INSTRUCTIONS FOR THE TASK: Print every record exactly, omitting none.

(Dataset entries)
====================

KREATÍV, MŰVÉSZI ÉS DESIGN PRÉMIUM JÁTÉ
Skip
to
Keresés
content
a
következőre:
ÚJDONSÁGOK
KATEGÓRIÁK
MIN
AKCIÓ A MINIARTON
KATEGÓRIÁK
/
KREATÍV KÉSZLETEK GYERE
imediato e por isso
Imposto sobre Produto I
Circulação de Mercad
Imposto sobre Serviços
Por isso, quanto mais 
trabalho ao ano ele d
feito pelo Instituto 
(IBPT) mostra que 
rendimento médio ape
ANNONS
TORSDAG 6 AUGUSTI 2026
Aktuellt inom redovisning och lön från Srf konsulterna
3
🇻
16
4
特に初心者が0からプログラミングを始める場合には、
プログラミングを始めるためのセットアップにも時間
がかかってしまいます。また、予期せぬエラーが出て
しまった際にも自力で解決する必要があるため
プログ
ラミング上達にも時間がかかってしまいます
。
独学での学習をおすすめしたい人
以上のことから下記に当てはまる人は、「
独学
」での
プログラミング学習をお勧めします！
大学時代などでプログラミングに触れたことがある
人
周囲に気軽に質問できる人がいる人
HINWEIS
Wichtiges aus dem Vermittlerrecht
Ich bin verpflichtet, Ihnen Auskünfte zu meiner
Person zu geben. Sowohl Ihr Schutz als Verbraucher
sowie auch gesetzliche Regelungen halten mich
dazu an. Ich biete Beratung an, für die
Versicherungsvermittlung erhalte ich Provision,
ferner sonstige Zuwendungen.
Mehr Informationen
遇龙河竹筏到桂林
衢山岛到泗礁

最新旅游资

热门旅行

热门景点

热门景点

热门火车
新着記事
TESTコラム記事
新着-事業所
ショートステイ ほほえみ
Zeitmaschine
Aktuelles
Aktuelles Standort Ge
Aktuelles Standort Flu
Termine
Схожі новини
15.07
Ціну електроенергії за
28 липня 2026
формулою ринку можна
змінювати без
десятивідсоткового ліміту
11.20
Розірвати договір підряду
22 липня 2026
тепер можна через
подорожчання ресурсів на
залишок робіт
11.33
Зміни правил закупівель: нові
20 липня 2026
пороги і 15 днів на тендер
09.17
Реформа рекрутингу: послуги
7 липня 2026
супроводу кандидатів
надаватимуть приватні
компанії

====================

FINAL ANSWER:
KREATÍV, MŰVÉSZI ÉS DESIGN PRÉMIUM JÁTÉ
Skip
to
Keresés
content
a
következőre:
ÚJDONSÁGOK
KATEGÓRIÁK
MIN
AKCIÓ A MINIARTON
KATEGÓRIÁK
/
KREATÍV KÉSZLETEK GYERE
imediato e por isso
Imposto sobre Produto I
Circulação de Mercad
Imposto sobre Serviços
Por isso, quanto mais 
trabalho ao ano ele d
feito pelo Instituto 
(IBPT) mostra que 
rendimento médio ape
ANNONS
TORSDAG 6 AUGUSTI 2026
Aktuellt inom redovisning och lön från Srf konsulterna
3
🇻
16
4
特に初心者が0からプログラミングを始める場合には、
プログラミングを始めるためのセットアップにも時間
がかかってしまいます。また、予期せぬエラーが出て
しまった際にも自力で解決する必要があるため
プログ
ラミング上達にも時間がかかってしまいます
。
独学での学習をおすすめしたい人
以上のことから下記に当てはまる人は、「
独学
」での
プログラミング学習をお勧めします！
大学時代などでプログラミングに触れたことがある
人
周囲に気軽に質問できる人がいる人
HINWEIS
Wichtiges aus dem Vermittlerrecht
Ich bin verpflichtet, Ihnen Auskünfte zu meiner
Person zu geben. Sowohl Ihr Schutz als Verbraucher
sowie auch gesetzliche Regelungen halten mich
dazu an. Ich biete Beratung an, für die
Versicherungsvermittlung erhalte ich Provision,
ferner sonstige Zuwendungen.
Mehr Informationen
遇龙河竹筏到桂林
衢山岛到泗礁

最新旅游资

热门旅行

热门景点

热门景点

热门火车
新着記事
TESTコラム記事
新着-事業所
ショートステイ ほほえみ
Zeitmaschine
Aktuelles
Aktuelles Standort Ge
Aktuelles Standort Flu
Termine
Схожі новини
15.07
Ціну електроенергії за
28 липня 2026
формулою ринку можна
змінювати без
десятивідсоткового ліміту
11.20
Розірвати договір підряду
22 липня 2026
тепер можна через
подорожчання ресурсів на
залишок робіт
11.33
Зміни правил закупівель: нові
20 липня 2026
пороги і 15 днів на тендер
09.17
Реформа рекрутингу: послуги
7 липня 2026
супроводу кандидатів
надаватимуть приватні
компанії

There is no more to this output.